Remembering Jewish exodus from Muslim lands
November 30 is the official day the State of Israel marks for the first time as the national day of commemoration for Jewish refugees from Arab lands and Iran, based on a law sponsored by MK Shimon Ohayon (Yisrael Beiteinu) and passed this summer by the Knesset. The date has a special meaning – it is the day after November 29, the day in 1947 that the United Nations General Assembly approved the partition plan for the Palestine Mandate and the creation of a Jewish state. November 30, the day after the decision, is the day the Arabs started their concerted attacks on the Jews.
“The Arab nations did not accept the UN partition plan, and the riots against the Jews started.
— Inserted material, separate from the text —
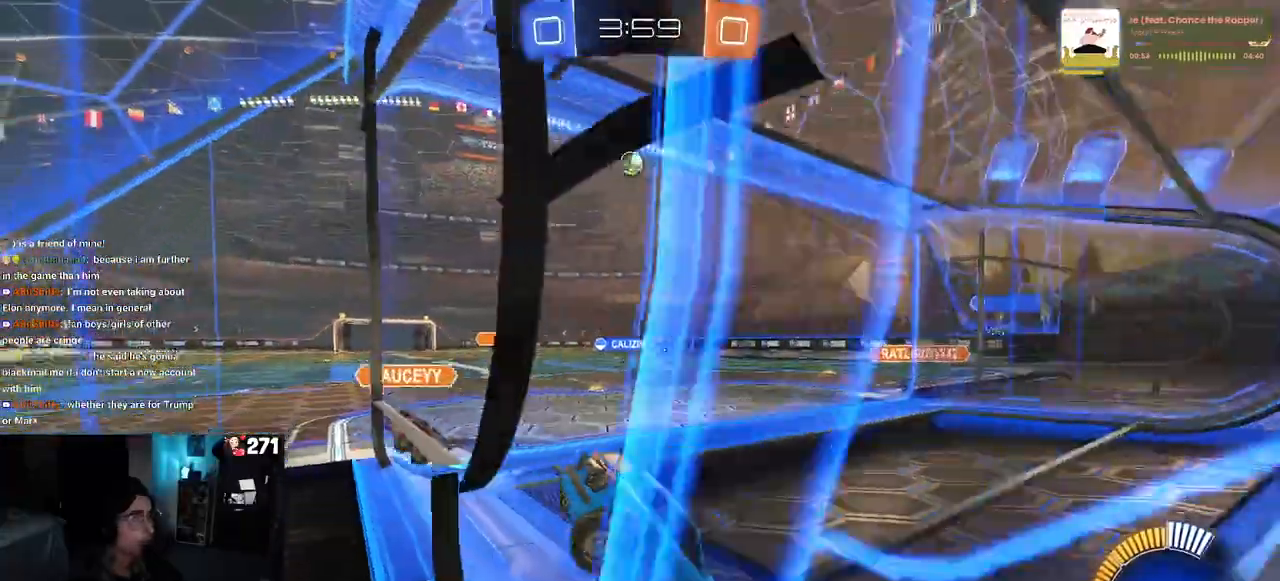
{"buttons": ["R2"], "left_stick": "center", "right_stick": "center", "events": []}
We want to remember this day as the Nakba [catastrophe in Arabic, used to refer by Palestinians to Israel’s Independence Day] Day of the Jews of Arab lands,” Kahlon told Haaretz. “It is not just the Nakba of the Palestinians – it is also our Nakba, Jews of Arab lands who were expelled and slaughtered.”
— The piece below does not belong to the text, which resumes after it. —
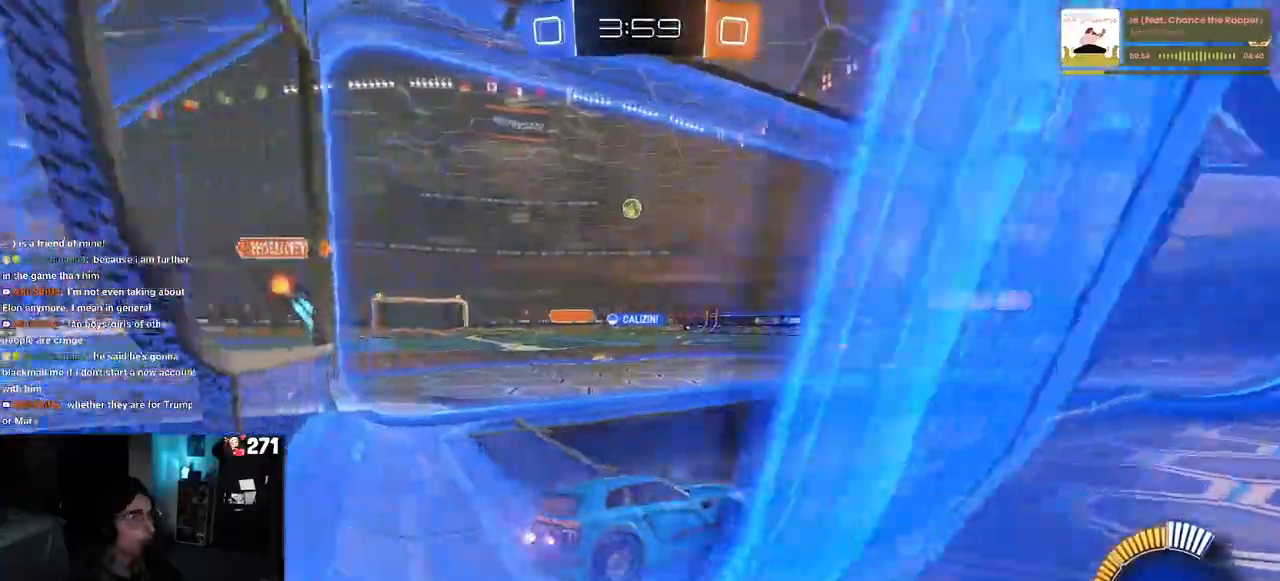
{"buttons": ["R1", "R2"], "left_stick": "left", "right_stick": "center", "events": [[67, "left_stick", "left"], [450, "R1", "down"]]}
Almost a million Jews lived in Arab and Muslim countries in 1948 when Israel was founded. The largest Jewish community was in Morocco, with 250,000 Jews. Today are only a few tens of thousands of Jews left in all the Arab countries together.
Kahlon was born in 1938 in Tripoli, the capital of Libya. The city had a Jewish population of 40,000 until 1948. His father, Shalom Kahlon, came to Tripoli from Al Khums (also known as Khoms), a town in northwest Libya on the Mediterranean Sea. There Shalom met his wife, Margalit Gita Fadlon. One of his uncles was the head of the Jewish community in Zuwara, on the sea near the Tunisian border. One of his ancestors was the famous rabbi Binyamin Kahlon.
Kahlon’s mother was killed in the Holocaust of Libyan Jews in 1942. “They came to take my father to the labor camps. My mother did not want to open the door. The Germans and the Italian fascists hit the door, my mother fell and died a day later,” he recounted.
Later the family fled Tripoli with the help of bribes and found refuge in Zuwara. “The Jews already did not feel safe in Libya, but continued to live [their lives], build and work. In 1945 133 of them were murdered in the pogroms in Tripoli, in which synagogues were burnt down and hundreds of Jewish businesses were destroyed,” he added.